A 1ª Câmara de Direito Público, em agravo de instrumento sob a relatoria do desembargador Paulo Henrique Moritz Martins da Silva, deferiu o prazo de 15 dias para que o governo do Estado realize a cirurgia

Divulgação

Vítima de hérnia de disco cervical, que necessita em caráter de urgência de cirurgia de discectomia e artrodese, um homem teve pedido para a realização do procedimento confirmado pelo Tribunal de Justiça de Santa Catarina (TJSC).

A 1ª Câmara de Direito Público, em agravo de instrumento sob a relatoria do desembargador Paulo Henrique Moritz Martins da Silva, deferiu o prazo de 15 dias para que o governo do Estado realize a cirurgia. Além disso, o colegiado substituiu a multa diária imposta pelo sequestro de verbas públicas em caso de descumprimento.

Diante da necessidade e da falta de previsão para realizar o procedimento cirúrgico, o homem ajuizou ação de obrigação de fazer contra o governo do Estado. Em fevereiro de 2021, a tutela antecipada para o procedimento foi deferida. Em razão da inércia da área de Saúde, o magistrado de 1º grau, em novembro de 2021, determinou que a cirurgia fosse realizada em 45 dias e, caso não fosse feita, estabeleceu multa diária de R$ 500, limitada a R$ 10 mil.
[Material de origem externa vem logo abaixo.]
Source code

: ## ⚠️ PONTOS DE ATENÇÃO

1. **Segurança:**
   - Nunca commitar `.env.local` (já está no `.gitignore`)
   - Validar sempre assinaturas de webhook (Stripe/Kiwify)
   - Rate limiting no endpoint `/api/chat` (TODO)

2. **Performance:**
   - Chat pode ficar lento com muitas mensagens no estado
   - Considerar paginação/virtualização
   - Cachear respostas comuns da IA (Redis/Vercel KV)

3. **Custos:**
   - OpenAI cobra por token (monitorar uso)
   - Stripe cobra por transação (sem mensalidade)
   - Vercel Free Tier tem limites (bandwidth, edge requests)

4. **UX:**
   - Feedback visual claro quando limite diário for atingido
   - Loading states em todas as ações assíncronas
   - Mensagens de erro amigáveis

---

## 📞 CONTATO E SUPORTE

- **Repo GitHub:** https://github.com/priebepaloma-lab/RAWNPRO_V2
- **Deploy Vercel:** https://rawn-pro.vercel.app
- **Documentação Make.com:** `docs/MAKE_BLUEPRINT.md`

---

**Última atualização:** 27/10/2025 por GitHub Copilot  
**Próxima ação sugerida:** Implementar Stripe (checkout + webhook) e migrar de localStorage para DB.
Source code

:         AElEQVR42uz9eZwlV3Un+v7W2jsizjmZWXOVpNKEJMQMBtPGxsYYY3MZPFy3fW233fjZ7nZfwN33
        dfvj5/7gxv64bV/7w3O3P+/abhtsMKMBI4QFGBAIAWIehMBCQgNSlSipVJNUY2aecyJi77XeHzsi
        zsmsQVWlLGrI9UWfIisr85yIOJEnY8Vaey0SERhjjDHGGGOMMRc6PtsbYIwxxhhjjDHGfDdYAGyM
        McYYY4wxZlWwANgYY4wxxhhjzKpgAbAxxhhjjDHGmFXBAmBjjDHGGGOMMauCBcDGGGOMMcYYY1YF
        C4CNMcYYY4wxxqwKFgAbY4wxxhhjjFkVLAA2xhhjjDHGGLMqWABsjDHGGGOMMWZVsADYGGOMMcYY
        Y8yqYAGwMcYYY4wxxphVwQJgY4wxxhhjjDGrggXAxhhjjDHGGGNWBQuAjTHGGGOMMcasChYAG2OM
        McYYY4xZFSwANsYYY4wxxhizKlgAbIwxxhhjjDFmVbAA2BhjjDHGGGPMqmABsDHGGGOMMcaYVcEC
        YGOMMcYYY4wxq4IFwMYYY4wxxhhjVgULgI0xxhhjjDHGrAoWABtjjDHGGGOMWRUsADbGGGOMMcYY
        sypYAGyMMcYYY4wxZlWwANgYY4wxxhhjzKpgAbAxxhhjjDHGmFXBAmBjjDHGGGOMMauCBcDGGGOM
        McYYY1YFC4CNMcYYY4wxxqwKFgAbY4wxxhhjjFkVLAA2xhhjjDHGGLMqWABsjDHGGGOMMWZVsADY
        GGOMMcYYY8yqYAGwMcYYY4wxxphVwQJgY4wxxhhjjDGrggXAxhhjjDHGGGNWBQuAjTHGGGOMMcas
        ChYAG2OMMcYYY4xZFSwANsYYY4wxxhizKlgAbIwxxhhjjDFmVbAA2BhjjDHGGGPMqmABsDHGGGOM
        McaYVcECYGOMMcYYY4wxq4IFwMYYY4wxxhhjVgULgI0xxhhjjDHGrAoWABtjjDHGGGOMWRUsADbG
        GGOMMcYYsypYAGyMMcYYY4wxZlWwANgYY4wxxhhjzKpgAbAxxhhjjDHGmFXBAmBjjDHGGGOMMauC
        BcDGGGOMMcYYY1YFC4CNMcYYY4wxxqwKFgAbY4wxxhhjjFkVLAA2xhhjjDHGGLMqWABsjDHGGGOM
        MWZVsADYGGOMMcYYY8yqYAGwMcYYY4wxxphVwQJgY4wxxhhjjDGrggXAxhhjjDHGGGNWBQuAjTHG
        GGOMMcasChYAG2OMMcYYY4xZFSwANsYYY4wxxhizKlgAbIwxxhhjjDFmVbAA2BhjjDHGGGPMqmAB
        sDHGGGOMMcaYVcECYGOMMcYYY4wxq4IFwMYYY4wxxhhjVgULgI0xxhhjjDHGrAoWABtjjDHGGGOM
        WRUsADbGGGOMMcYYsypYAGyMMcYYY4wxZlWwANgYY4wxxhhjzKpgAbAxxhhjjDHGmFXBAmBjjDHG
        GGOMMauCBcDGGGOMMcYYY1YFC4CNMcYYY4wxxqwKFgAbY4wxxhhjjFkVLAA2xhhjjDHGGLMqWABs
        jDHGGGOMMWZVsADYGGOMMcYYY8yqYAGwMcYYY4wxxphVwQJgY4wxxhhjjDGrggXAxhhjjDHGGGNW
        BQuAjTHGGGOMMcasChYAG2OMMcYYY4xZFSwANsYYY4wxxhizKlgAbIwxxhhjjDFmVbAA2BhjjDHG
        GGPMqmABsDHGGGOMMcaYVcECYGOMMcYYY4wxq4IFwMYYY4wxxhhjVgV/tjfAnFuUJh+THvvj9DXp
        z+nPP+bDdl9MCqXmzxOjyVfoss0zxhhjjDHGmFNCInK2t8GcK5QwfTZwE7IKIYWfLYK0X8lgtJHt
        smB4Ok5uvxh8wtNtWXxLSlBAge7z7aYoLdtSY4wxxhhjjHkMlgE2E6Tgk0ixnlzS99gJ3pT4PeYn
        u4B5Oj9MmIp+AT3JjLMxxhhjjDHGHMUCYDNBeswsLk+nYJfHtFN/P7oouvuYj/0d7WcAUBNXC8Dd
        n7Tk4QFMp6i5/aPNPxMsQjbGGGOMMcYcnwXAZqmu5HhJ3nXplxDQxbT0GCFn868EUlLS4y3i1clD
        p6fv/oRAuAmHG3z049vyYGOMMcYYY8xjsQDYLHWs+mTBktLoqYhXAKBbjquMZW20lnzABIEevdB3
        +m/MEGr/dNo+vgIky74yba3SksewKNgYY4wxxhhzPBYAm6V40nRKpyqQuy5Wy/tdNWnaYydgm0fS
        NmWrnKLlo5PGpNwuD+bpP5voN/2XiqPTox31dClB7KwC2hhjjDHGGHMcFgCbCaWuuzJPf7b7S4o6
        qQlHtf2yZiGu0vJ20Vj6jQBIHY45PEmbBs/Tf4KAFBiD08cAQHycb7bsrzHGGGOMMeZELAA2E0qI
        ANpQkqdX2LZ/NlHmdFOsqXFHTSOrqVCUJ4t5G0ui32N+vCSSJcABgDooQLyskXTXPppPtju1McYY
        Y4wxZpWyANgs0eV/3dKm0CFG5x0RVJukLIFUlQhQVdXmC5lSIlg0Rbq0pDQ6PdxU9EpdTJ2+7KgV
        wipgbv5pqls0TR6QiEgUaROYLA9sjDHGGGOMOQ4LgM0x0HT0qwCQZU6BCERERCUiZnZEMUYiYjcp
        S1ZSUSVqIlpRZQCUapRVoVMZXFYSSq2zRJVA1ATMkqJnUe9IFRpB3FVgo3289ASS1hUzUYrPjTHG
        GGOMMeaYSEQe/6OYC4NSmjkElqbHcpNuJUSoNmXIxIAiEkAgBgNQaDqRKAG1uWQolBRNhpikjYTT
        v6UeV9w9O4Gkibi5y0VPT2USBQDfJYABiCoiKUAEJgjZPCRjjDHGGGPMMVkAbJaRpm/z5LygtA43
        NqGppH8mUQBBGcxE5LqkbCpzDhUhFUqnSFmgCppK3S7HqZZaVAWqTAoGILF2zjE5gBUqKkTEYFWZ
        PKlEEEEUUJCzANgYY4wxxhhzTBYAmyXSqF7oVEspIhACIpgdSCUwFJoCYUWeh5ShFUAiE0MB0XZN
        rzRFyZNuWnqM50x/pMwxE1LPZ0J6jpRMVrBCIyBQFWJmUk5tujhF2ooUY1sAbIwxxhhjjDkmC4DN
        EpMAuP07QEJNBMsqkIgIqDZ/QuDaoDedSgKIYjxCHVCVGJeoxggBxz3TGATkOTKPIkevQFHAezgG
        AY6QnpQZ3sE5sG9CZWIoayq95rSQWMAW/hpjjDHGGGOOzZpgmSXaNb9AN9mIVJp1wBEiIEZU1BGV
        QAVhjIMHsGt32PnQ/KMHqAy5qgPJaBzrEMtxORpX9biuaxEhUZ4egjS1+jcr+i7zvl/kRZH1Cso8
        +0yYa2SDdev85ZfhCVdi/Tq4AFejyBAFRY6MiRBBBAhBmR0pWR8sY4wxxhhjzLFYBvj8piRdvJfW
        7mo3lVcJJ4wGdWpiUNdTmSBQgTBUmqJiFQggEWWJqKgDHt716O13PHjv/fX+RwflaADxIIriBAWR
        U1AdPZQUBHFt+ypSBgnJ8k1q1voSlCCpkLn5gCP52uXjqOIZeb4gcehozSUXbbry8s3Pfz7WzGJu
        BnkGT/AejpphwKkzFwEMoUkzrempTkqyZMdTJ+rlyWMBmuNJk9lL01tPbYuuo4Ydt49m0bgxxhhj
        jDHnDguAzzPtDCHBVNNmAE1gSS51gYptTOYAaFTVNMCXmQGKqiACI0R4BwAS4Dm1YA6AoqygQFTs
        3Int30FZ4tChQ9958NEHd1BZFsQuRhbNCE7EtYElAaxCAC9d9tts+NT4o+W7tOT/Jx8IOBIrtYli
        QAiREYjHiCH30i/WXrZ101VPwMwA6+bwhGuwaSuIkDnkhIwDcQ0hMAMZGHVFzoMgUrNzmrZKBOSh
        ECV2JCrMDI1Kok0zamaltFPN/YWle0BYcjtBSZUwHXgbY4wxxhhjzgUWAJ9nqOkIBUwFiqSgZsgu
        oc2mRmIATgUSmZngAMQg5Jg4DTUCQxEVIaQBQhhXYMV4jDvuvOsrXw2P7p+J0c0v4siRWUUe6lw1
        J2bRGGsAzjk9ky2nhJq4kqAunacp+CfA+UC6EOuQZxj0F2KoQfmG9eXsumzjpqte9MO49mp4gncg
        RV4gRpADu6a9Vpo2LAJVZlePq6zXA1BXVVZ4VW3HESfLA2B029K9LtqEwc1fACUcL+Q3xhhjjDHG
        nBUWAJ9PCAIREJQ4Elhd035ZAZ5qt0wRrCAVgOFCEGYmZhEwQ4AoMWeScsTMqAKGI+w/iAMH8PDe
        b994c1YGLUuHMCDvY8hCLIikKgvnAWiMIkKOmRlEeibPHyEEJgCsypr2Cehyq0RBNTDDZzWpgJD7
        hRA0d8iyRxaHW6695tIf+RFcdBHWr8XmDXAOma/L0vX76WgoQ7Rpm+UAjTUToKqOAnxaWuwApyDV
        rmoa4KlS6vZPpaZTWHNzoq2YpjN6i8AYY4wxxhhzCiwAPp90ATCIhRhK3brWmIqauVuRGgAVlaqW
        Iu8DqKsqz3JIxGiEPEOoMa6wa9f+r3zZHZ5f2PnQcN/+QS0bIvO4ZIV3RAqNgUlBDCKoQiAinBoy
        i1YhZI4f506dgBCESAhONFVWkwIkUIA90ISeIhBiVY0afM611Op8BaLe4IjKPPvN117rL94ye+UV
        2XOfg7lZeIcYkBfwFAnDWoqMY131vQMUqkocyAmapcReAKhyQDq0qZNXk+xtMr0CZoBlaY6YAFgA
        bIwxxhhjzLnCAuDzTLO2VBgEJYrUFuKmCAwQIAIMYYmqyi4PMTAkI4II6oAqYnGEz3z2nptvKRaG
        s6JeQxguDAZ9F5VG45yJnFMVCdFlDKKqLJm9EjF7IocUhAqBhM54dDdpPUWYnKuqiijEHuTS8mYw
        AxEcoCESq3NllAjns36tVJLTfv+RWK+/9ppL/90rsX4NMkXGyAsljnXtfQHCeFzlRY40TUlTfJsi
Inconformado, o governo do Estado recorreu ao TJSC por meio de agravo de instrumento. Alegou que está com problemas para adquirir os instrumentos necessários para a realização das cirurgias, que o prazo fixado é exíguo para o cumprimento da decisão, e requereu a retirada da multa. O pedido foi parcialmente deferido.

“Por outro lado, o paciente não pode ficar aguardando ad eternum a realização de uma cirurgia de urgência. Assim, considerando que a decisão agravada foi proferida em novembro/2021 e que o prazo de 45 dias antes fixado já se escoou, deve ser concedido o prazo de mais 15 dias, a contar da intimação desta decisão, para o cumprimento da obrigação”, anotou.

A sessão foi presidida pelo desembargador Jorge Luiz de Borba e dela também participou o desembargador Pedro Manoel Abreu. A decisão foi unânime (Agravo de Instrumento n. 5007524-51.2022.8.24.0000/SC).